Enterprise Risk Management Ownership: Perception and Impact
February 18, 2013
By Russell Sommers, CPA
Sample a group of corporate middle managers and ask them who owns risk in their organization, then ask them to rank corporate objectives in order of priority and see where enterprise risk management (ERM) falls on that list. You’ll find a direct correlation between the level of the perceived owner of risk (Executive, Senior Management, etc.) and the priority assigned to risk management. As with any significant initiative, when the ERM message comes from the C-Suite, specifically the CEO's office, that initiative is perceived to be of paramount priority.

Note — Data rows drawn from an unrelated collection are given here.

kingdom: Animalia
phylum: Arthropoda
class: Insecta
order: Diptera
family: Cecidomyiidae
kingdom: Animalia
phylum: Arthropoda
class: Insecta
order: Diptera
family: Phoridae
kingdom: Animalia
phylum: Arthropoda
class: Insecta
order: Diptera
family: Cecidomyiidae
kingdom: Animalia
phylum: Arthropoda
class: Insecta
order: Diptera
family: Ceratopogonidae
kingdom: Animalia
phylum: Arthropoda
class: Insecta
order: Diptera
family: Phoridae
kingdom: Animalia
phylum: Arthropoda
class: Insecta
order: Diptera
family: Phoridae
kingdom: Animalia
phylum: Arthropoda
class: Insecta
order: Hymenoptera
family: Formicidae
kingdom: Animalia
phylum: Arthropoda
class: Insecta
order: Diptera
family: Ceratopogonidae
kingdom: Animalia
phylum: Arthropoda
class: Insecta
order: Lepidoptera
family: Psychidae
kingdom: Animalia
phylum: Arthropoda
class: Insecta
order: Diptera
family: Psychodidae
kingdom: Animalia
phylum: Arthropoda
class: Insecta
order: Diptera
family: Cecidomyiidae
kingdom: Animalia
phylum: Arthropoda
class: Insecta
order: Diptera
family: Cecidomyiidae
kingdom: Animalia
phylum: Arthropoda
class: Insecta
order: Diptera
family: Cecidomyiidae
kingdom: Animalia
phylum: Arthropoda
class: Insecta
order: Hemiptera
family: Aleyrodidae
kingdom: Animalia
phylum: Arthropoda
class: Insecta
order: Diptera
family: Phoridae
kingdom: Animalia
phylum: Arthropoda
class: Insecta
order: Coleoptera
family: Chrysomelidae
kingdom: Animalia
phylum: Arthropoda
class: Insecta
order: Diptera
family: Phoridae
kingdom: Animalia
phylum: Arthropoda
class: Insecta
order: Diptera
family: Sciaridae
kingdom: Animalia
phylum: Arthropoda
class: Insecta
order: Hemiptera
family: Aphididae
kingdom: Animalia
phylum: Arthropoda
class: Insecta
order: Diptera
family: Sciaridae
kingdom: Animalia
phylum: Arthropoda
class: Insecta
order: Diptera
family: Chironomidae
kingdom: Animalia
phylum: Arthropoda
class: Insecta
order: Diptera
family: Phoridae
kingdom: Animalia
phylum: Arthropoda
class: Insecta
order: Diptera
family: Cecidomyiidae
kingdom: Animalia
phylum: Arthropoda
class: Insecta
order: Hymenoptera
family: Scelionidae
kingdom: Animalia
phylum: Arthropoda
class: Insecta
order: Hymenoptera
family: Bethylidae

To take a practical look at this concept, consider two real life projects. Company A has a very involved CEO who charged his senior management team with full commitment to the ERM process and linked this to compensation. He managed his team’s schedules to dedicate significant time to the process. It should not be surprising to know that this phase in the ERM process went extraordinarily well. Not only was the work product excellent, the culture of the company made a profound positive shift.
Company B funneled ERM through non-senior leadership. ERM was treated as a one-time project, not an ongoing process and was piloted in non-strategic functional area. Some good information came out of the exercise, but the end of the exercise was also the end of the project.
Having intimate knowledge of both companies, I can assure you that the swing in results has nothing to do with talent, intelligence or business acumen. The significant difference can be attributed to the presence of executive sponsorship, or lack thereof. Company A made a commitment as an organization to risk management as a process. This company is still reaping the benefits, while the other organization still has ERM on its to-do list.